The Groß Gievitz village church organ was made by a master of the art of organ building. It still has its original tin pipes.

The organ in the gallery above you was made by a noted German organ builder, Friedrich Hermann Lütkemüller (1815-1897),
who was active most especially in Mecklenburg and Brandenburg. It has only one manual, or musical keyboard to be played with the hands, with seven stops, making it one of the smaller organs.
Despite that, the Lütkemüller organ, which dates from 1858, has an astonishingly rich sound. That is due mainly to its pipes: they’re made of tin and were not melted

down during the First World War for the armaments industry, as was usual at the time. So the pipes are still original. In 1967 the organ was moved to one side, to open up the view of the frescoes on the wall behind it. In 2008 an organ builder from Berlin, Jörg Stegmüller, completely refurbished it.



Friedrich Hermann Lütkemüller was born on February 16, 1815 in Papenbruch, a district of the municipality of Heiligengrabe in the province of Brandenburg. He was the son of a Lutheran pastor. When he was fourteen, Lütkemüller watched the royal master organ builder Johann Friedrich Turley install an organ.

> Given data:
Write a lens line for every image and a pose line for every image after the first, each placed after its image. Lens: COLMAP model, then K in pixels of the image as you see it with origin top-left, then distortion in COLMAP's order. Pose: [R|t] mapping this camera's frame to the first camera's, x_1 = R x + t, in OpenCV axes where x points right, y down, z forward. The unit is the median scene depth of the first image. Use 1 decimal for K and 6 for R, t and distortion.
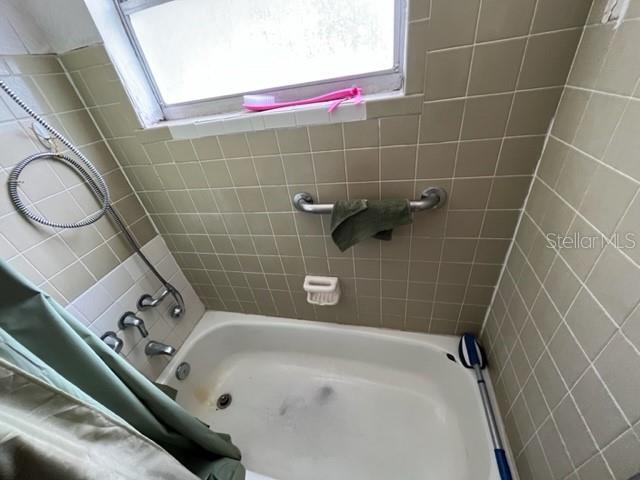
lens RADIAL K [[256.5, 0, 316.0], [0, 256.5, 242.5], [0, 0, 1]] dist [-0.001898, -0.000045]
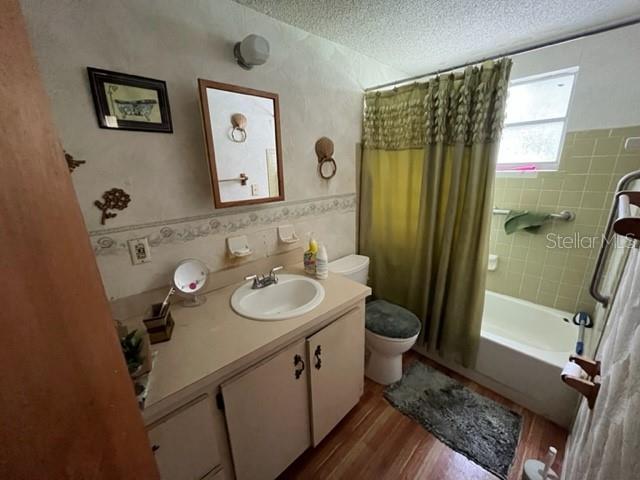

> Work to be completed:
Continue the text about the Groß Gievitz church organ from the point where it stops. None of the lines are needed here.

> Answer:
That inspired him with the desire to become an organ builder himself. After his apprenticeship he became a journeyman.
Those he worked for included Eberhard Friedrich Walcker in Ludwigsburg, one of the most innovative organ builders of his time, who even supplied the Vatican.
In 1844 Lütkemüller established his own workshop in Wittstock, on the River Dosse. A year later he married a Berliner, Laura Marie Tondeur, daughter of a royal captain. The couple had six children, two of whom died young.
In the course of his life, Friedrich Hermann Lütkemüller made about 200 organs, most of them relatively small, which were delivered to country churches in Brandenburg and Mecklenburg. Some 140 have survived to this day; many were destroyed by the depredations of war.
Lütkemüller died at the age of 82 in Wittstock.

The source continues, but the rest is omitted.